Pourquoi le risque de cancer augmente-t-il avec l'âge ?
Le cancer est plus fréquent à un âge avancé parce que les dommages à l'ADN s'accumulent, que le système immunitaire décline et que les cellules endommagées en état dormant peuvent perturber leur environnement. Tu ne peux pas empêcher cela entièrement, mais limiter les facteurs de risque et suivre les programmes de dépistage permet de détecter un cancer tôt.
Le vieillissement est le principal facteur de risque de cancer. Il n'en existe pas de cause unique : plusieurs processus s'accumulent sur des décennies et interagissent entre eux.

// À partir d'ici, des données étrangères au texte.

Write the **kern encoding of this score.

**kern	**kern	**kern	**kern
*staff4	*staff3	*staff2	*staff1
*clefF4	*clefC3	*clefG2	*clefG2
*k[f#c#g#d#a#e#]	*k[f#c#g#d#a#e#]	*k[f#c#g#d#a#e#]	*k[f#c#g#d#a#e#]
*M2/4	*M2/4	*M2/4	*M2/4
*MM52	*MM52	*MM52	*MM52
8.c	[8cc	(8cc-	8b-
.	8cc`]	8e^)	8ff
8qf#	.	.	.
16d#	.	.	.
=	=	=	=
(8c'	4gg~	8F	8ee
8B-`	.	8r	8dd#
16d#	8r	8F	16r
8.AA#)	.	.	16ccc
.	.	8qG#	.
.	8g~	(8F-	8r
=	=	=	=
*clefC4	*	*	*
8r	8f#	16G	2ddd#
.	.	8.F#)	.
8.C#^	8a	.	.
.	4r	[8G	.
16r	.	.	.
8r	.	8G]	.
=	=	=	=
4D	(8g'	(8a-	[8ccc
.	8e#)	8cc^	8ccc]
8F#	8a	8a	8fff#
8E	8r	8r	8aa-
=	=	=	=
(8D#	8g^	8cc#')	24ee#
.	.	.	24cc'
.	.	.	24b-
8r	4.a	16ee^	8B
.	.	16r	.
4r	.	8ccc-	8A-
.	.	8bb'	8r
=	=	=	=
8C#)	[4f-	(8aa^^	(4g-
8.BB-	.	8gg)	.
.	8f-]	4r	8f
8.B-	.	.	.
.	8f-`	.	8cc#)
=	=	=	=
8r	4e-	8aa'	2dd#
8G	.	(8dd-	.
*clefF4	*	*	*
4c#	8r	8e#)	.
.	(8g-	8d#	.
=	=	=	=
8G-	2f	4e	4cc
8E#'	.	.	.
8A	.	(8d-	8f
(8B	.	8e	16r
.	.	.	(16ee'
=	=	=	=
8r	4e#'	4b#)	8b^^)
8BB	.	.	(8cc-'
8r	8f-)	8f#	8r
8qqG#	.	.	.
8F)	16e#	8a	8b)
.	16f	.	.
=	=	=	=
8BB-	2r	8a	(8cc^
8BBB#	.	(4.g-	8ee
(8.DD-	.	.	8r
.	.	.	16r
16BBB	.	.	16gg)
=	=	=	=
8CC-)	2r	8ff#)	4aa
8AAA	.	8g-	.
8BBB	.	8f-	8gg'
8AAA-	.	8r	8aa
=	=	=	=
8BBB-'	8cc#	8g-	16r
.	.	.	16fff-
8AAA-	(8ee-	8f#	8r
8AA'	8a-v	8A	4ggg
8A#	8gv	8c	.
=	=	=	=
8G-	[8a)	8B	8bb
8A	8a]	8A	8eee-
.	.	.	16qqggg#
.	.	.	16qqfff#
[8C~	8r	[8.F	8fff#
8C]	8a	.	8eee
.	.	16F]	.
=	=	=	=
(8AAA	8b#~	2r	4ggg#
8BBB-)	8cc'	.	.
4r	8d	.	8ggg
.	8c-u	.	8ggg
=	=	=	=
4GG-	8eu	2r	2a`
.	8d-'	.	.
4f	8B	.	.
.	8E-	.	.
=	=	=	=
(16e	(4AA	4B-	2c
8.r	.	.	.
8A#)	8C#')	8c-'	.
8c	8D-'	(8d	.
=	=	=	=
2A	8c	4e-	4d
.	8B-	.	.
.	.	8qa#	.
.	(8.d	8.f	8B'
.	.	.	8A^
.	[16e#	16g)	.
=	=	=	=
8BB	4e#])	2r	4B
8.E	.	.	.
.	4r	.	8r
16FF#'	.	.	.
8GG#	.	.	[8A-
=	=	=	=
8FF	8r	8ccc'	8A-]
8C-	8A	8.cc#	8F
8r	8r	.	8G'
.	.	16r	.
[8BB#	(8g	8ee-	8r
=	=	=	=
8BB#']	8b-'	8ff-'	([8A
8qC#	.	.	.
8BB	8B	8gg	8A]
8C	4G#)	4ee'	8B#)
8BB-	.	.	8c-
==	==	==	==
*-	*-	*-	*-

L'ADN subit des dommages en permanence, produits par le métabolisme de l'intérieur et par l'environnement de l'extérieur. Quand tu es jeune, les mécanismes de réparation fonctionnent assez bien. En vieillissant, ils perdent en efficacité et les dommages s'accumulent. Les cellules trop abîmées cessent de se diviser, mais elles ne disparaissent pas toujours. Elles restent dans une sorte d'état dormant et libèrent des substances qui peuvent pousser les cellules saines voisines à se comporter de façon maligne.
Le système immunitaire perd en précision avec l'âge. Il détecte moins bien les cellules anormales et les élimine moins sûrement. En parallèle, une inflammation de faible intensité persiste dans l'organisme et peut favoriser la croissance des tumeurs. Il en va de même pour les modifications épigénétiques, c'est-à-dire les changements dans la façon dont tes gènes s'activent ou se désactivent sans que la séquence d'ADN elle-même soit modifiée, et pour les évolutions de la composition de ta flore intestinale.
Fait notable : tous les processus de vieillissement ne favorisent pas le cancer. Les extrémités des chromosomes, appelées télomères, raccourcissent à chaque division cellulaire, et les cellules souches s'épuisent progressivement. Cela limite le nombre de divisions encore possibles et réduit donc le risque de transformation maligne. Ce mécanisme pourrait expliquer pourquoi les personnes de plus de quatre-vingt-dix ans présentent parfois une incidence de cancer légèrement plus faible, même si les preuves restent limitées et les causes pas entièrement élucidées.
La relation fonctionne aussi dans l'autre sens : le cancer lui-même, ainsi que ses traitements, peuvent accélérer le vieillissement. C'est documenté de la façon la plus claire chez les personnes ayant survécu à un cancer diagnostiqué durant l'enfance ou à l'âge adulte jeune.
Toutes les affirmations reposent sur des articles de synthèse. La source ne comprend ni essais randomisés ni méta-analyses testant directement la causalité. Le sens des associations est biologiquement bien étayé et cohérent entre plusieurs synthèses, mais la contribution relative précise de chaque mécanisme reste incertaine.